Pradhan Ravi R, Shrestha Gentle S, Sedain Gopal
Internal Medicine, Tribhuvan University Institute of Medicine, Kathmandu, NPL.
Critical Care, Tribhuvan University Teaching Hospital, Institute of Medicine, Kathmandu, NPL.
Cureus. 2020 Feb 13;12(2):e6977. doi: 10.7759/cureus.6977.
Remote acute subdural hematoma following a decompressive craniotomy or craniectomy is a rare phenomenon. Only few cases of postoperative contralateral acute subdural hematomas have been reported in the literature review till date.
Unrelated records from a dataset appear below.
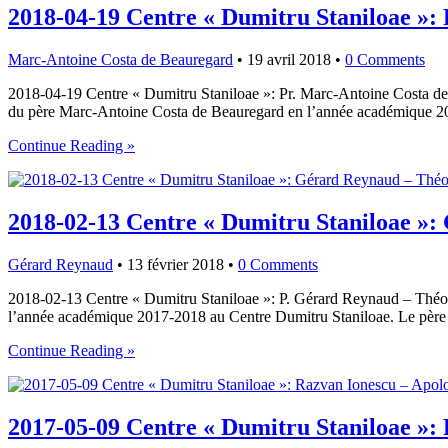
2018-04-19 Centre « Dumitru Staniloae »:
Marc-Antoine Costa de Beauregard
•
19 avril 2018
•
0 Comments
2018-04-19 Centre « Dumitru Staniloae »: Pr. Marc-Antoine Costa de
du père Marc-Antoine Costa de Beauregard en l’année académique 2017
Continue Reading »
2018-02-13 Centre « Dumitru Staniloae »: 
Gérard Reynaud
•
13 février 2018
•
0 Comments
2018-02-13 Centre « Dumitru Staniloae »: P. Gérard Reynaud – Théol
l’année académique 2017-2018 au Centre Dumitru Staniloae. Le père 
Continue Reading »
2017-05-09 Centre « Dumitru Staniloae »: 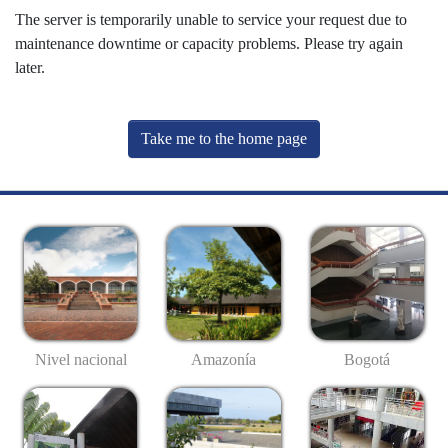
The server is temporarily unable to service your request due to
maintenance downtime or capacity problems. Please try again
later.
Take me to the home page
Nivel nacional
Amazonía
Bogotá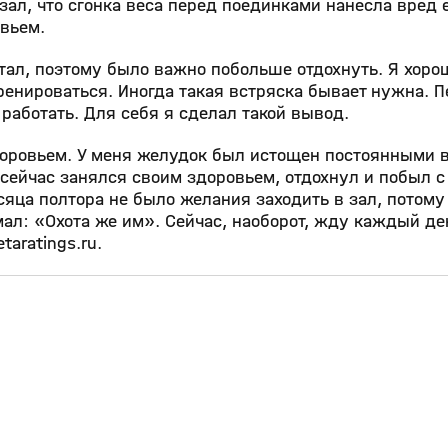
зал, что сгонка веса перед поединками нанесла вред 
вьем.
тал, поэтому было важно побольше отдохнуть. Я хоро
тренироваться. Иногда такая встряска бывает нужна. 
работать. Для себя я сделал такой вывод.
оровьем. У меня желудок был истощен постоянными в
 сейчас занялся своим здоровьем, отдохнул и побыл с
есяца полтора не было желания заходить в зал, потому
умал: «Охота же им». Сейчас, наоборот, жду каждый де
aratings.ru.
5:38
1:45
19 янв 2025, 09:08
16+
16+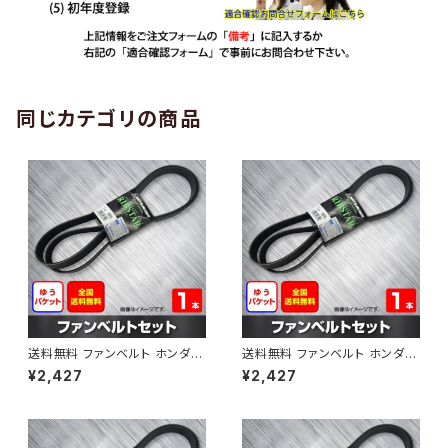
同じカテゴリの商品
送料無料 ファンベルト ホンダ
送料無料 ファンベルト ホンダ ラ
ゼスト 型式JE1 H18.03～H24.
イフ 型式JB6 H15.09～H20.1
¥2,427
¥2,427
11 （国内トップメーカー） 1本 H
1 （国内トップメーカー） 1本 HA
AB-0001
B-0002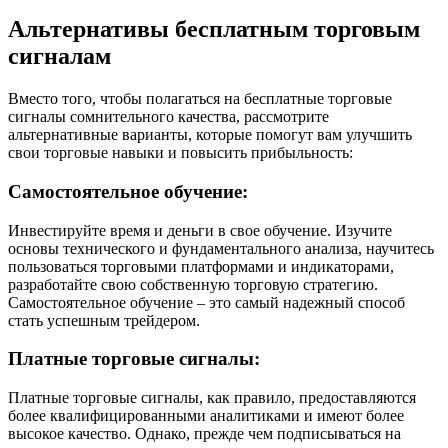
Альтернативы бесплатным торговым
сигналам
Вместо того, чтобы полагаться на бесплатные торговые
сигналы сомнительного качества, рассмотрите
альтернативные варианты, которые помогут вам улучшить
свои торговые навыки и повысить прибыльность:
Самостоятельное обучение:
Инвестируйте время и деньги в свое обучение. Изучите
основы технического и фундаментального анализа, научитесь
пользоваться торговыми платформами и индикаторами,
разработайте свою собственную торговую стратегию.
Самостоятельное обучение – это самый надежный способ
стать успешным трейдером.
Платные торговые сигналы:
Платные торговые сигналы, как правило, предоставляются
более квалифицированными аналитиками и имеют более
высокое качество. Однако, прежде чем подписываться на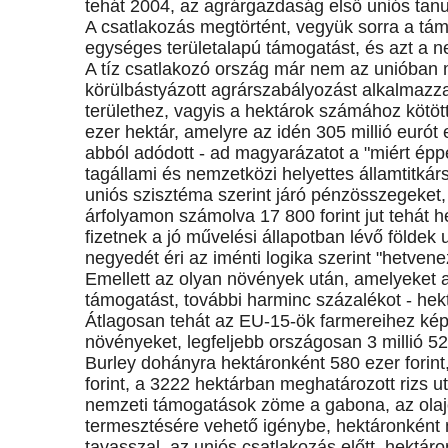
tehát 2004, az agrárgazdaság első uniós tan
A csatlakozás megtörtént, vegyük sorra a támog
egységes területalapú támogatást, és azt a ne
A tíz csatlakozó ország már nem az unióban
körülbástyázott agrárszabályozást alkalmazza
területhez, vagyis a hektárok számához kötött
ezer hektár, amelyre az idén 305 millió eurót
abból adódott - ad magyarázatot a "miért ép
tagállami és nemzetközi helyettes államtitká
uniós szisztéma szerint járó pénzösszegeket,
árfolyamon számolva 17 800 forint jut tehát h
fizetnek a jó művelési állapotban lévő földe
negyedét éri az iménti logika szerint "hetvene
Emellett az olyan növények után, amelyeket 
támogatást, további harminc százalékot - hekt
Átlagosan tehát az EU-15-ök farmereihez kép
növényeket, legfeljebb országosan 3 millió 5
Burley dohányra hektáronként 580 ezer forint
forint, a 3222 hektárban meghatározott rizs u
nemzeti támogatások zöme a gabona, az olajo
termesztésére vehető igénybe, hektáronként m
tavasszal, az uniós csatlakozás előtt, hektáron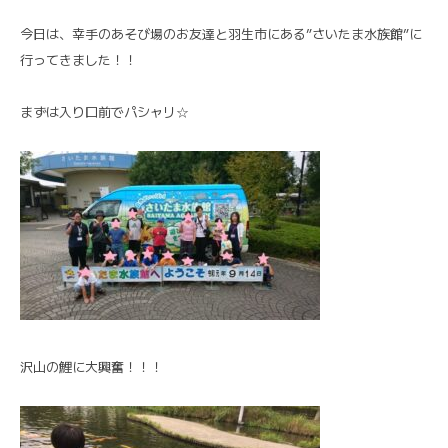
今日は、幸手のあそび場のお友達と羽生市にある”さいたま水族館”に
行ってきました！！
まずは入り口前でパシャリ☆
沢山の鯉に大興奮！！！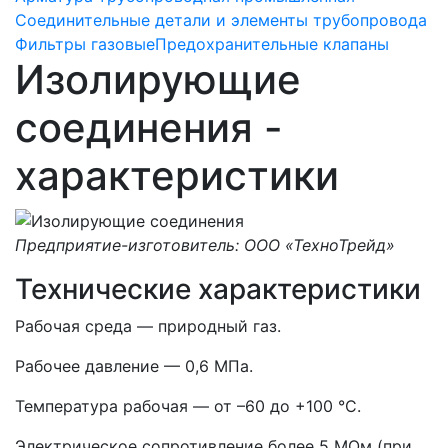
Соединительные детали и элементы трубопровода
Фильтры газовые
Предохранительные клапаны
Изолирующие
соединения -
характеристики
Предприятие-изготовитель: ООО «ТехноТрейд»
Технические характеристики
Рабочая среда — природный газ.
Рабочее давление — 0,6 МПа.
Температура рабочая — от –60 до +100 °С.
Электрическое сопротивление более 5 МОм (при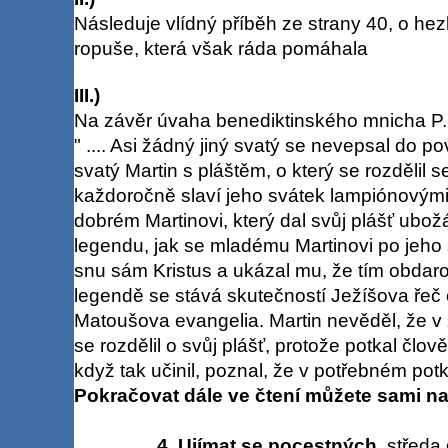
Následuje vlídný příběh ze strany 40, o hez
ropuše, která však ráda pomáhala
III.)
Na závěr úvaha benediktinského mnicha P
" .... Asi žádný jiný svatý se nevepsal do p
svatý Martin s pláštěm, o který se rozdělil
každoročně slaví jeho svátek lampiónovými 
dobrém Martinovi, který dal svůj plášť ubož
legendu, jak se mladému Martinovi po jeho 
snu sám Kristus a ukázal mu, že tím obdar
legendě se stává skutečností Ježíšova řeč
Matoušova evangelia. Martin nevěděl, že v 
se rozdělil o svůj plášť, protože potkal člov
když tak učinil, poznal, že v potřebném potka
Pokračovat dále ve čtení můžete sami na
4. Ujímat se pocestných
středa 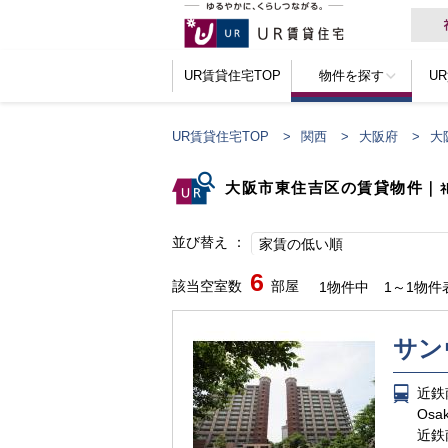
UR賃貸住宅TOP
物件を探す
U
UR賃貸住宅TOP
関西
大阪府
大
大阪市東住吉区の賃貸物件
｜
並び替え
家賃の低い順
6
該当空室数
部屋
1物件中
1～1物件
サン
近鉄
Os
近鉄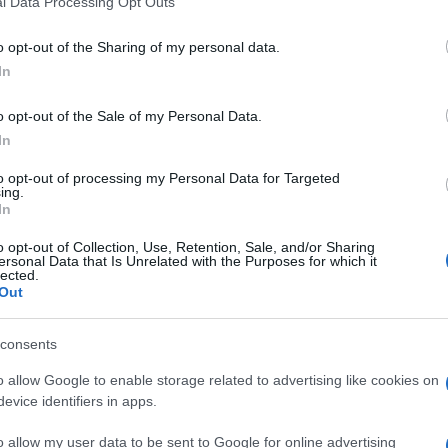
l Data Processing Opt Outs
including but not limited to your visit or usage behaviour. You may click 
 to Google and its third-party tags to use your data for below specifi
o opt-out of the Sharing of my personal data.
ogle consent section.
In
o opt-out of the Sale of my Personal Data.
In
i aggettivi risonanti che potrebbero andare a
to opt-out of processing my Personal Data for Targeted
ing.
entin Tarantino
,
Django Unchained
, prossima
In
n
Panorama
(dal
16 maggio
in edicola).
bucci, rivisita il genere western come solo quel
o opt-out of Collection, Use, Retention, Sale, and/or Sharing
n sagacia di battuta straordinaria, potenza visiva
ersonal Data that Is Unrelated with the Purposes for which it
.
lected.
obe e due Oscar, per la migliore sceneggiatura
Out
 per il miglior attore non protagonista, il superbo
consents
 dello scoppio della guerra civile, un dentista di
o allow Google to enable storage related to advertising like cookies on
 imbatte in due trafficanti di schiavi con la loro
evice identifiers in apps.
tà un
li Brittle, noti assassini, e solo l’aiuto di Django
può portarlo a riscuotere la ricompensa. Ecco che
o allow my user data to be sent to Google for online advertising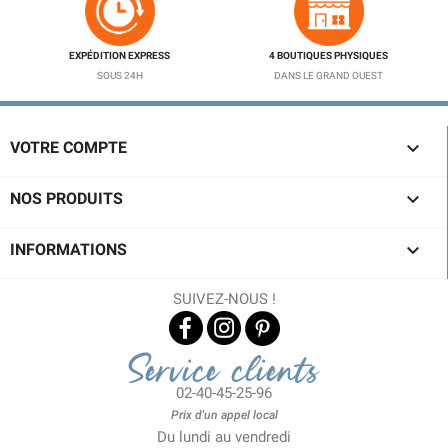
EXPÉDITION EXPRESS
4 BOUTIQUES PHYSIQUES
SOUS 24H
DANS LE GRAND OUEST

VOTRE COMPTE

NOS PRODUITS

INFORMATIONS
SUIVEZ-NOUS !
Service clients
02-40-45-25-96
Prix d'un appel local
Du lundi au vendredi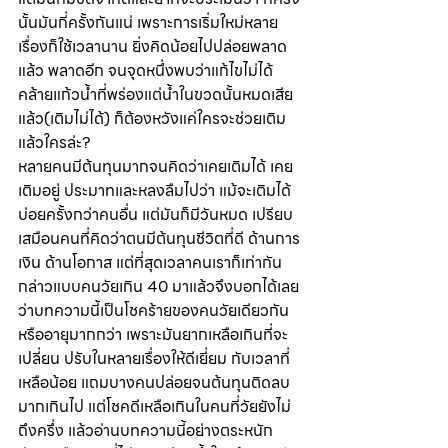
นั้นมันกี่ครั้งกันแน่ เพราะการเริ่มใหม่หลาย
เรื่องก็ใช้เวลานาน ยิ่งคิดน้อยไปปล่อยพลาด
แล้ว พลาดอีก จนจุดหนึ่งพบว่าแก้ไขไม่ได้ 
คล้ายแก้วน้ำที่พร่องแต่น้ำในขวดนั้นหมดเสีย
แล้ว(เติมไม่ได้) ก็ต้องหวังแค่ใครจะช่วยเติม 
แล้วใครล่ะ?
หลายคนมีต้นทุนมากจนคิดว่าเคยเติมได้ เคย
เติมอยู่ ประมาทและหลงลืมไปว่า แม้จะเติมได้
บ่อยครั้งกว่าคนอื่น แต่มันก็มีวันหมด เปรียบ
เสมือนคนที่คิดว่าตนมีต้นทุนชีวิตที่ดี ด้านการ
เงิน ด้านโอกาส แต่ที่สุดเวลาคนเราก็เท่ากัน
กล่าวแบบคนวัยเกิน 40 มาแล้วจึงบอกได้เลย
ว่าบทความนี้เป็นโชคร้ายของคนวัยเดียวกัน
หรืออายุมากกว่า เพราะมันยากเหลือเกินที่จะ
เปลี่ยน ปรับในหลายเรื่องให้ดีเยี่ยม กับเวลาที่
เหลือน้อย แถมบางคนปล่อยจนต้นทุนติดลบ
มากเกินไป แต่โชคดีเหลือเกินในคนที่วัยยังไม่
ถึงครึ่ง แล้วอ่านบทความนี้อย่างตระหนัก 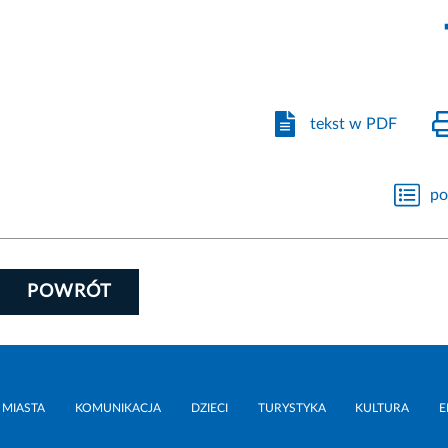
tekst w PDF
po
POWRÓT
 MIASTA
KOMUNIKACJA
DZIECI
TURYSTYKA
KULTURA
E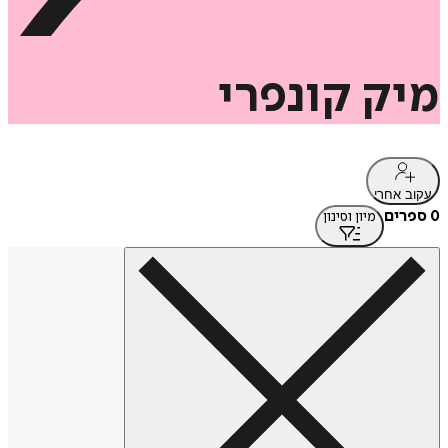
מיק
קונפרי
עקוב אחרי
0 ספרים
מיון וסינון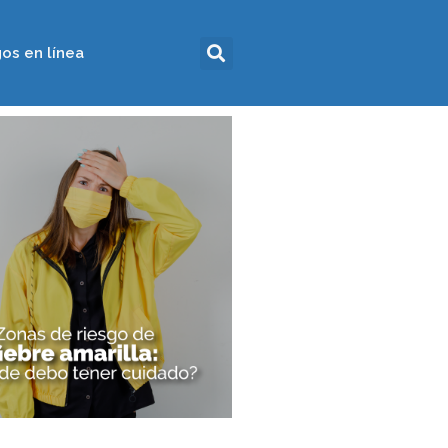
os en línea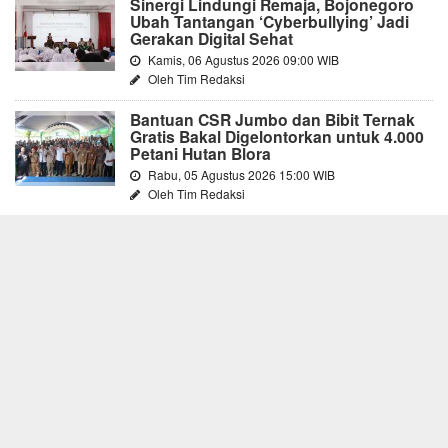
Sinergi Lindungi Remaja, Bojonegoro
Ubah Tantangan ‘Cyberbullying’ Jadi
Gerakan Digital Sehat
Kamis, 06 Agustus 2026 09:00 WIB
Oleh Tim Redaksi
Bantuan CSR Jumbo dan Bibit Ternak
Gratis Bakal Digelontorkan untuk 4.000
Petani Hutan Blora
Rabu, 05 Agustus 2026 15:00 WIB
Oleh Tim Redaksi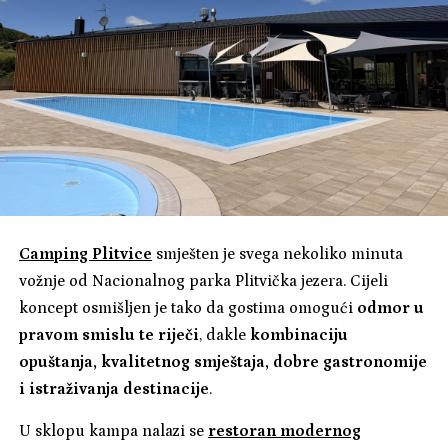
Camping Plitvice
smješten je svega nekoliko minuta
vožnje od Nacionalnog parka Plitvička jezera. Cijeli
koncept osmišljen je tako da gostima omogući
odmor u
pravom smislu te riječi
, dakle
kombinaciju
opuštanja, kvalitetnog smještaja, dobre gastronomije
i istraživanja destinacije
.
U sklopu kampa nalazi se
restoran modernog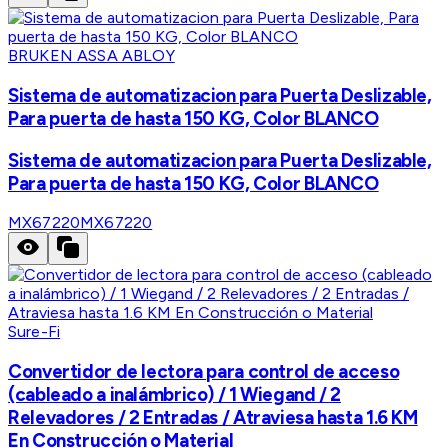
BRUKEN ASSA ABLOY
Sistema de automatizacion para Puerta Deslizable,
Para puerta de hasta 150 KG, Color BLANCO
Sistema de automatizacion para Puerta Deslizable,
Para puerta de hasta 150 KG, Color BLANCO
MX67220
MX67220
Sure-Fi
Convertidor de lectora para control de acceso
(cableado a inalámbrico) / 1 Wiegand / 2
Relevadores / 2 Entradas / Atraviesa hasta 1.6 KM
En Construcción o Material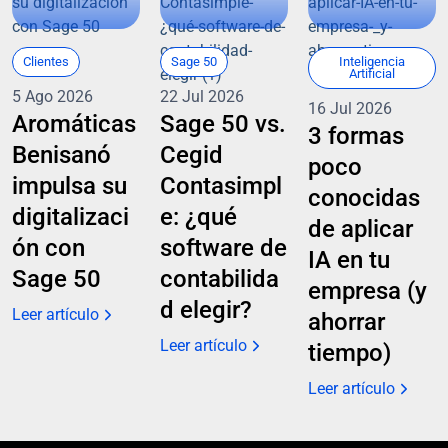
Clientes
Sage 50
Inteligencia
Artificial
5 Ago 2026
22 Jul 2026
16 Jul 2026
Aromáticas
Sage 50 vs.
3 formas
Benisanó
Cegid
poco
impulsa su
Contasimpl
conocidas
digitalizaci
e: ¿qué
de aplicar
ón con
software de
IA en tu
Sage 50
contabilida
empresa (y
d elegir?
Leer artículo
ahorrar
Leer artículo
tiempo)
Leer artículo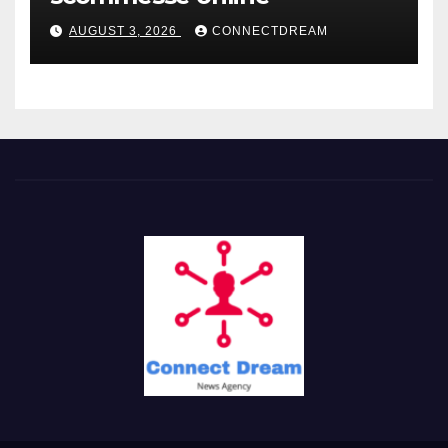
AUGUST 3, 2026
CONNECTDREAM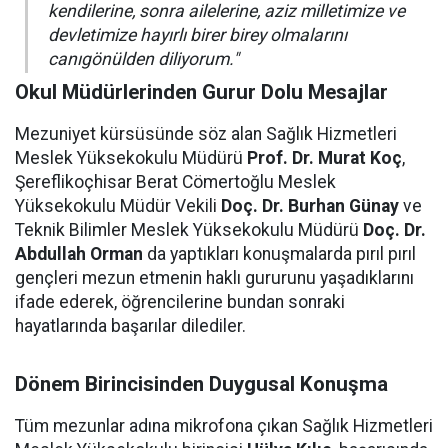
kendilerine, sonra ailelerine, aziz milletimize ve
devletimize hayırlı birer birey olmalarını
canıgönülden diliyorum."
Okul Müdürlerinden Gurur Dolu Mesajlar
Mezuniyet kürsüsünde söz alan Sağlık Hizmetleri
Meslek Yüksekokulu Müdürü
Prof. Dr. Murat Koç
,
Şereflikoçhisar Berat Cömertoğlu Meslek
Yüksekokulu Müdür Vekili
Doç. Dr. Burhan Günay
ve
Teknik Bilimler Meslek Yüksekokulu Müdürü
Doç. Dr.
Abdullah Orman
da yaptıkları konuşmalarda pırıl pırıl
gençleri mezun etmenin haklı gururunu yaşadıklarını
ifade ederek, öğrencilerine bundan sonraki
hayatlarında başarılar dilediler.
Dönem Birincisinden Duygusal Konuşma
Tüm mezunlar adına mikrofona çıkan Sağlık Hizmetleri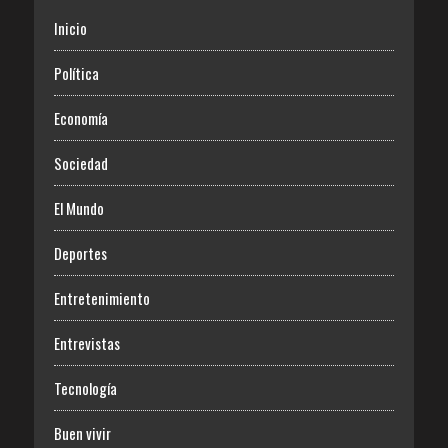
Inicio
Política
Economía
Sociedad
El Mundo
Deportes
Entretenimiento
Entrevistas
Tecnología
Buen vivir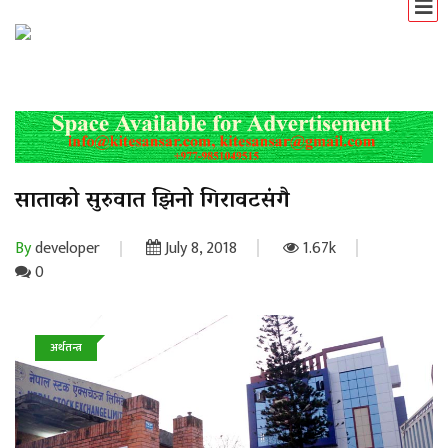
साताको सुरुवात झिनो गिरावटसंगै
By
developer
July 8, 2018
1.67k
0
अर्थतन्त्र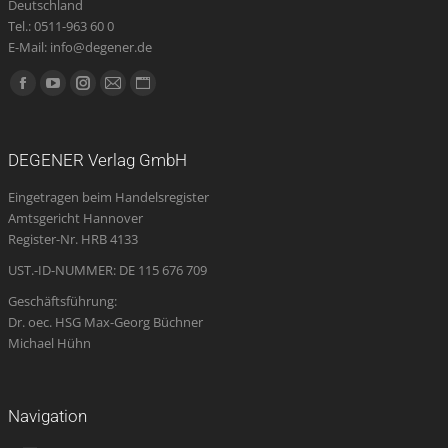
Deutschland
Tel.: 0511-963 60 0
E-Mail: info@degener.de
Finden Sie uns auf:
Facebook
YouTube
Instagram
E-
Website
page
page
page
Mail
page
opens
opens
opens
page
opens
DEGENER Verlag GmbH
in
in
in
opens
in
Eingetragen beim Handelsregister
new
new
new
in
new
Amtsgericht Hannover
window
window
window
new
window
Register-Nr. HRB 4133
window
UST.-ID-NUMMER: DE 115 676 709
Geschäftsführung:
Dr. oec. HSG Max-Georg Büchner
Michael Hühn
Navigation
This case report details a case of a 32-year-old hypertensive male who presented with severe headache, multiple episodes of vomiting, slurring of speech, nystagmus and ataxic gait for one day. Computed tomography (CT) scan of head revealed a right sided cerebellar hemorrhage with effacement of fourth ventricle and upstream hydrocephalus. A right suboccipital craniectomy and hematoma evacuation were performed. A repeat CT scan of head was done at six hours post surgery; which revealed a contralateral (left-sided) subdural hematoma involving the fronto-parieto-temporal region. The patient improved following conservative management. Contralateral acute subdural hematoma following evacuation of hematoma is a rare, but a potentially life-threatening complication; therefore, we should try to detect such contralateral hematoma and prevent clinical deterioration.
减压开颅术或颅骨切除术后出现的远程急性硬膜下血肿是一种罕见现象。迄今为止,在文献综述中仅报道了少数几例术后对侧急性硬膜下血肿的病例。本病例报告详细介绍了一名32岁的高血压男性患者,该患者出现严重头痛、多次呕吐、言语不清、眼球震颤和共济失调步态达一天之久。头部计算机断层扫描(CT)显示右侧小脑出血,第四脑室受压,上游脑积水。进行了右枕下颅骨切除术和血肿清除术。术后6小时进行了头部CT复查;结果显示对侧(左侧)硬膜下血肿累及额颞顶区。患者经保守治疗后病情好转。血肿清除术后出现对侧急性硬膜下血肿是一种罕见但可能危及生命的并发症;因此,我们应努力检测此类对侧血肿并防止临床病情恶化。